Entrevista: Conhecer o Porto através de um tour vegetariano

Maria Cramês cresceu na Invicta e é «concierge». Montou tours específicos, dois deles para vegetarianos e para judeus, desenha experiências à medida e organiza eventos.

Maravilhas do Porto, Jardins do Porto e O Bolhão e as suas gentes são alguns dos tours de Maria. Todos incluem refeições a pensar em quem têm restrições alimentares, nomeadamente vegetarianos, vegan ou judeus ortodoxos.

O que isso de ser concierge de turismo?
O concierge é uma pessoa que resolve todos os assuntos, que sabe receber, que desenrasca, que tenta ir ao encontro de tudo o que lhe é proposto. Literalmente significa porteiro. Achei que a palavra descrevia aquilo que eu faço.

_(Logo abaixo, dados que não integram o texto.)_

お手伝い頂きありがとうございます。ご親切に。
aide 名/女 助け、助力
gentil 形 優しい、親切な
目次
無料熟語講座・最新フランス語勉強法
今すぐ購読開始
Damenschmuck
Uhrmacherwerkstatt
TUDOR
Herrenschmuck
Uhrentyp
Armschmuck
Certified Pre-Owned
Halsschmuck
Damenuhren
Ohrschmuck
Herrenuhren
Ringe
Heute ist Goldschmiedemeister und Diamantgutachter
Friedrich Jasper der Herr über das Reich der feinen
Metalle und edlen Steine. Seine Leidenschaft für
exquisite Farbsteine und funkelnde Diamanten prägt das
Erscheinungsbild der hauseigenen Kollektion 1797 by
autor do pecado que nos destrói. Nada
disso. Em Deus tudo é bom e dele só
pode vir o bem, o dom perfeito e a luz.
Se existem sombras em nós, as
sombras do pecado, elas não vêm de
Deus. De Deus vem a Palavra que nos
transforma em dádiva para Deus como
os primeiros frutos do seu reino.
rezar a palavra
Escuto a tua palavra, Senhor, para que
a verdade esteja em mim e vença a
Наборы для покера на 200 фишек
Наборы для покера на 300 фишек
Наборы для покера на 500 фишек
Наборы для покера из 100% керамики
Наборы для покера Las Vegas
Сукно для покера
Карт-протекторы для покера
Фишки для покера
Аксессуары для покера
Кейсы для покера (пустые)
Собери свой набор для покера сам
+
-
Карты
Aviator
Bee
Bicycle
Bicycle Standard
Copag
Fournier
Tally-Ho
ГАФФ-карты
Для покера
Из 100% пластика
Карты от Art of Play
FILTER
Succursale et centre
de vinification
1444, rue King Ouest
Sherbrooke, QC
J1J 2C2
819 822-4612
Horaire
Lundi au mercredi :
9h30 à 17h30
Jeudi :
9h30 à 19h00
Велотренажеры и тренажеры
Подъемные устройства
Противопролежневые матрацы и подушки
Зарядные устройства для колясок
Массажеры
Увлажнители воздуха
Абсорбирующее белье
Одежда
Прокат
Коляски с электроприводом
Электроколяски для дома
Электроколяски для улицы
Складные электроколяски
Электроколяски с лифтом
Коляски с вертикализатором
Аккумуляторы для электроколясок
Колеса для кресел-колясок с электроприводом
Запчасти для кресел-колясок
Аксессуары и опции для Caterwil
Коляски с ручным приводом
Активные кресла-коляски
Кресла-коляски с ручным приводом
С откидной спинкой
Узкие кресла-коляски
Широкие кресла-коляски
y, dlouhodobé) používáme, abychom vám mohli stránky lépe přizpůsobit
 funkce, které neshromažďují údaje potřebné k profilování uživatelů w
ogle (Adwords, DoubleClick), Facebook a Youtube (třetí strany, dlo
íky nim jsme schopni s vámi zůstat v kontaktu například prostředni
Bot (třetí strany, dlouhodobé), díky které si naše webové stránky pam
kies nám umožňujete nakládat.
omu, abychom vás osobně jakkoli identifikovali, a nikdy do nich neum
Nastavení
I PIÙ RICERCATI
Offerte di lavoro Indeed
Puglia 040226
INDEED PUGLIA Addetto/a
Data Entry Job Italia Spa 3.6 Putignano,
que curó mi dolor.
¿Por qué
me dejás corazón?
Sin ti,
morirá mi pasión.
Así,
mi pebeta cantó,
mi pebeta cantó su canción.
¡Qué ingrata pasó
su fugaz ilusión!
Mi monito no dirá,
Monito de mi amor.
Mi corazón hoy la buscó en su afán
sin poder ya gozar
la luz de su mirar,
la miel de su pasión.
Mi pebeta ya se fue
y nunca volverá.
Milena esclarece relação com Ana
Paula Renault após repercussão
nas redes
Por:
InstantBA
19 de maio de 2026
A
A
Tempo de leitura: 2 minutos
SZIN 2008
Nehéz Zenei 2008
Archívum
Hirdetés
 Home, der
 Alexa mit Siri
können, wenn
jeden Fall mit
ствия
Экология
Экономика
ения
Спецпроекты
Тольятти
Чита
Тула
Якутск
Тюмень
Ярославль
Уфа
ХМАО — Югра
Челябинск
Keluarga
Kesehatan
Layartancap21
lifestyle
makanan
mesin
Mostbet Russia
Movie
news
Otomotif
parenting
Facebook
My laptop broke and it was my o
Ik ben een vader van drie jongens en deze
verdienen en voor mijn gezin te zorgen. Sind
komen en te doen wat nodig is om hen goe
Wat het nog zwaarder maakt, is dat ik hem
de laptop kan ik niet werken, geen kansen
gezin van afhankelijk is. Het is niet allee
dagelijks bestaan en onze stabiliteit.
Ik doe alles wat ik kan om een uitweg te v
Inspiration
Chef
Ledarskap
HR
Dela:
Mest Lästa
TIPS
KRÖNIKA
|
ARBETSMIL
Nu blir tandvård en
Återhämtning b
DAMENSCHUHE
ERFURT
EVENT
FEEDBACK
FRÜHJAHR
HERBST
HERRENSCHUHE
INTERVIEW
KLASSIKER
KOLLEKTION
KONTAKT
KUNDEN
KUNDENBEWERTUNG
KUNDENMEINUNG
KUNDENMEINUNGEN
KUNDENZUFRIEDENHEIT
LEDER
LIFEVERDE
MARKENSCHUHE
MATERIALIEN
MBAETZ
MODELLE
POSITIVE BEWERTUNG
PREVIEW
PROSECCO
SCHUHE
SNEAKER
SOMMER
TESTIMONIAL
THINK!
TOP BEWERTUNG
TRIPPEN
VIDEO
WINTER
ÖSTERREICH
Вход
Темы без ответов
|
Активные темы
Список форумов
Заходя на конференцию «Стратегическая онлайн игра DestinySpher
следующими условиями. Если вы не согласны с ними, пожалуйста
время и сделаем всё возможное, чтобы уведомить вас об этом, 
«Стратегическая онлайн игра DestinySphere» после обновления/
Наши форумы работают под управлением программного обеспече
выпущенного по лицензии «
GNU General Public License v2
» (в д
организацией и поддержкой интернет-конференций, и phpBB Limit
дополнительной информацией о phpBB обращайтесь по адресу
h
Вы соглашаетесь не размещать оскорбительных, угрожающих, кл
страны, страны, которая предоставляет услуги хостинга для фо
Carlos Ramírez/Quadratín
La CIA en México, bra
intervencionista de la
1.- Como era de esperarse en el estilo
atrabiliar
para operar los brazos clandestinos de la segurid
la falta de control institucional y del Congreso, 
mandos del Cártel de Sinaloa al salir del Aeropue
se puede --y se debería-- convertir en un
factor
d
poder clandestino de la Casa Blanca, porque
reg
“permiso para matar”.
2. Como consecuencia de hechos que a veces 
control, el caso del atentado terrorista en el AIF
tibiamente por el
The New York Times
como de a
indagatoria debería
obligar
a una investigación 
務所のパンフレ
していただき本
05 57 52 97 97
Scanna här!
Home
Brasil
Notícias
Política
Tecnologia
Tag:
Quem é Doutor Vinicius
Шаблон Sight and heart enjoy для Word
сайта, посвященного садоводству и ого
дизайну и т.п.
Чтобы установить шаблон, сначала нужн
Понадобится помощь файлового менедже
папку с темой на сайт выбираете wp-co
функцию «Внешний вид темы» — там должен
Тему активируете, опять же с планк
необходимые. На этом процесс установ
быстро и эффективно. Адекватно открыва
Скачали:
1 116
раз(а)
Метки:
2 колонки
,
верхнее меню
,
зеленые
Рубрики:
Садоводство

Como surgiram os tours para vegetarianos e para judeus?
No início tive de conhecer o mercado. Depois percebi que havia lugares que eram sempre requisitados e aí montei os primeiros tours. Tenho, claro, o dos hot spots da cidade, em que tento dar outra perspetiva do Porto, por exemplo trazendo as pessoas para a Afurada ou para as praias de Gaia. Mas há cerca de seis meses decidi mudar o negócio. Como tenho uma vida diferente da da maioria das pessoas e o negócio é meu, queria que ele transmitisse o meu lifestyle. Sou vegetariana há 14 anos e, quando viajo, gosto de conhecer outras culturas mas não saio do meu regime alimentar. O que fiz foi pôr-me no lugar de pessoas como eu, que vêm ao Porto. Criei um tour especificamente para vegetarianos e alterei os outros, mais genéricos – quando incluem refeições têm sempre uma opção vegetariana.

E o Porto é vegetarian-friendly?
É, mas não está a saber comunicá-lo da melhor forma. Na nossa gastronomia, temos muitas opções vegetarianas: um bom arroz de feijão malandrinho, uns grelos salteados, as nossas saladas, umas favas estufadas, a nossa sopa… Bastaria colocar à frente dos pratos a indicação de que são opções vegetarianas. Normalmente a resposta dos restaurantes tradicionais é que têm omolete ou salada. É preciso ser insistente e perguntar pelos acompanhamentos…

Mas a Maria já está habituada?
Exato, mas um estrangeiro não sabe, precisa de ser orientado. E um vegetariano como eu é muito feliz em restaurantes tradicionais. Eu gosto muito do tempero português e uso-o quando cozinho. Só não uso a carne e o peixe, o resto está lá tudo. Depois, os vegetarianos gostam da natureza, desse contacto, e são sensíveis a determinados temas. E nestas propostas incluo a visita a espaços como este, o Cantinho das Aromáticas, onde é possível fazer um trabalho na terra, e aos jardins do Porto. Visitar a Quinta de Villar d’Allen, por exemplo, é um privilégio fantástico.

E o tour judaico, em que consiste?
Alguns judeus quando viajam mantêm a tradição de comer comida Kosher. É outro segmento de turismo que está a crescer e eu contactei a sinagoga do Porto, que é a maior da Península Ibérica, e consegui desenhar um tour que leva a conhecer a história judaica da cidade, passando naturalmente por essa referência que é a sinagoga, e que inclui uma refeição. Tenho um fornecedor que me garante a comida Kosher certificada e o almoço é servido aqui no Cantinho das Aromáticas, onde é passada uma parte do dia e cujos produtos têm certificação Kosher.

Que horário faz um concierge?
Não há [risos]. É disponibilidade total. Mas, quando fazemos aquilo de que gostamos, é fácil.